Problem to work on
Write out these lines again with "scientific name" replaced by "species" wherever it appears, leaving everything else unchanged.

Supplied records
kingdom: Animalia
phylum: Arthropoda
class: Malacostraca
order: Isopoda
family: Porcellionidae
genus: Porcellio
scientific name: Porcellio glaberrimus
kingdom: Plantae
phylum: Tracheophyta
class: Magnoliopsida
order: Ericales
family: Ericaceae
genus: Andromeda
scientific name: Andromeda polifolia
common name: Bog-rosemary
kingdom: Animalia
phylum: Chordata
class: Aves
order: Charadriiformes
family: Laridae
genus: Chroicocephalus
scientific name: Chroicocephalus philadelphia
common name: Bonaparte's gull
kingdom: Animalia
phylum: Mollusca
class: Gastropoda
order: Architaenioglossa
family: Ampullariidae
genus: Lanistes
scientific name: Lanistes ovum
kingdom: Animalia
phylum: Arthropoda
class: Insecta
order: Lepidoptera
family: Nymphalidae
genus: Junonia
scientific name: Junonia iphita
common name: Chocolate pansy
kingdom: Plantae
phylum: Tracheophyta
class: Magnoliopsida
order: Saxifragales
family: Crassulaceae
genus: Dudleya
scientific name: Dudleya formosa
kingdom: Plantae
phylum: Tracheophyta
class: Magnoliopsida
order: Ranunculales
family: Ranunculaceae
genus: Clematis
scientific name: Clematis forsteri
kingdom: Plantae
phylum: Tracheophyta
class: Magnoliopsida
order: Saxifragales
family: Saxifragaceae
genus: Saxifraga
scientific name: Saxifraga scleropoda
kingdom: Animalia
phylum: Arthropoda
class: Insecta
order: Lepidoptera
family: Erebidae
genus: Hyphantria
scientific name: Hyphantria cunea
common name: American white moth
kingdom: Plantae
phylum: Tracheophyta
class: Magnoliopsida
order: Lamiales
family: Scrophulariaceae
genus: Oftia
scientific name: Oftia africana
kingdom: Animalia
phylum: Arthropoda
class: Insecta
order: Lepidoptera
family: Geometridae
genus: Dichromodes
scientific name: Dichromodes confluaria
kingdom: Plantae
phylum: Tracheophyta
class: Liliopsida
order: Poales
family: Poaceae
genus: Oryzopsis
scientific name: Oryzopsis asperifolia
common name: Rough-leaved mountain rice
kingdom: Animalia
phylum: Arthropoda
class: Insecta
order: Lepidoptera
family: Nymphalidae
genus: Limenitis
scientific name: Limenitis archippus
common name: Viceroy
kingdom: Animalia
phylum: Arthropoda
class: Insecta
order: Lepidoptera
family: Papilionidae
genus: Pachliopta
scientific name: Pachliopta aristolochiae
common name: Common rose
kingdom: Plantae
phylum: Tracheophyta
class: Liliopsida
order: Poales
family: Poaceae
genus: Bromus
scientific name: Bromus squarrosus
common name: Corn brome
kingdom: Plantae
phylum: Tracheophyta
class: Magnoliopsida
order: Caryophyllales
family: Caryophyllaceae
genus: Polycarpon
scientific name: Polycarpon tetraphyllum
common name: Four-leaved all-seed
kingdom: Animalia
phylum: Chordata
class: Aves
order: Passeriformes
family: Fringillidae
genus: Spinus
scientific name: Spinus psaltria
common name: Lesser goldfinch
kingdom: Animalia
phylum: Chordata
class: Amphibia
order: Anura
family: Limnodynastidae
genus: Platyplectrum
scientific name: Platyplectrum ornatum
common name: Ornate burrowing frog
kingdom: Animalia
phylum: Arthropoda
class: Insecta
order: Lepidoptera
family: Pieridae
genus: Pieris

The response
kingdom: Animalia
phylum: Arthropoda
class: Malacostraca
order: Isopoda
family: Porcellionidae
genus: Porcellio
species: Porcellio glaberrimus
kingdom: Plantae
phylum: Tracheophyta
class: Magnoliopsida
order: Ericales
family: Ericaceae
genus: Andromeda
species: Andromeda polifolia
common name: Bog-rosemary
kingdom: Animalia
phylum: Chordata
class: Aves
order: Charadriiformes
family: Laridae
genus: Chroicocephalus
species: Chroicocephalus philadelphia
common name: Bonaparte's gull
kingdom: Animalia
phylum: Mollusca
class: Gastropoda
order: Architaenioglossa
family: Ampullariidae
genus: Lanistes
species: Lanistes ovum
kingdom: Animalia
phylum: Arthropoda
class: Insecta
order: Lepidoptera
family: Nymphalidae
genus: Junonia
species: Junonia iphita
common name: Chocolate pansy
kingdom: Plantae
phylum: Tracheophyta
class: Magnoliopsida
order: Saxifragales
family: Crassulaceae
genus: Dudleya
species: Dudleya formosa
kingdom: Plantae
phylum: Tracheophyta
class: Magnoliopsida
order: Ranunculales
family: Ranunculaceae
genus: Clematis
species: Clematis forsteri
kingdom: Plantae
phylum: Tracheophyta
class: Magnoliopsida
order: Saxifragales
family: Saxifragaceae
genus: Saxifraga
species: Saxifraga scleropoda
kingdom: Animalia
phylum: Arthropoda
class: Insecta
order: Lepidoptera
family: Erebidae
genus: Hyphantria
species: Hyphantria cunea
common name: American white moth
kingdom: Plantae
phylum: Tracheophyta
class: Magnoliopsida
order: Lamiales
family: Scrophulariaceae
genus: Oftia
species: Oftia africana
kingdom: Animalia
phylum: Arthropoda
class: Insecta
order: Lepidoptera
family: Geometridae
genus: Dichromodes
species: Dichromodes confluaria
kingdom: Plantae
phylum: Tracheophyta
class: Liliopsida
order: Poales
family: Poaceae
genus: Oryzopsis
species: Oryzopsis asperifolia
common name: Rough-leaved mountain rice
kingdom: Animalia
phylum: Arthropoda
class: Insecta
order: Lepidoptera
family: Nymphalidae
genus: Limenitis
species: Limenitis archippus
common name: Viceroy
kingdom: Animalia
phylum: Arthropoda
class: Insecta
order: Lepidoptera
family: Papilionidae
genus: Pachliopta
species: Pachliopta aristolochiae
common name: Common rose
kingdom: Plantae
phylum: Tracheophyta
class: Liliopsida
order: Poales
family: Poaceae
genus: Bromus
species: Bromus squarrosus
common name: Corn brome
kingdom: Plantae
phylum: Tracheophyta
class: Magnoliopsida
order: Caryophyllales
family: Caryophyllaceae
genus: Polycarpon
species: Polycarpon tetraphyllum
common name: Four-leaved all-seed
kingdom: Animalia
phylum: Chordata
class: Aves
order: Passeriformes
family: Fringillidae
genus: Spinus
species: Spinus psaltria
common name: Lesser goldfinch
kingdom: Animalia
phylum: Chordata
class: Amphibia
order: Anura
family: Limnodynastidae
genus: Platyplectrum
species: Platyplectrum ornatum
common name: Ornate burrowing frog
kingdom: Animalia
phylum: Arthropoda
class: Insecta
order: Lepidoptera
family: Pieridae
genus: Pieris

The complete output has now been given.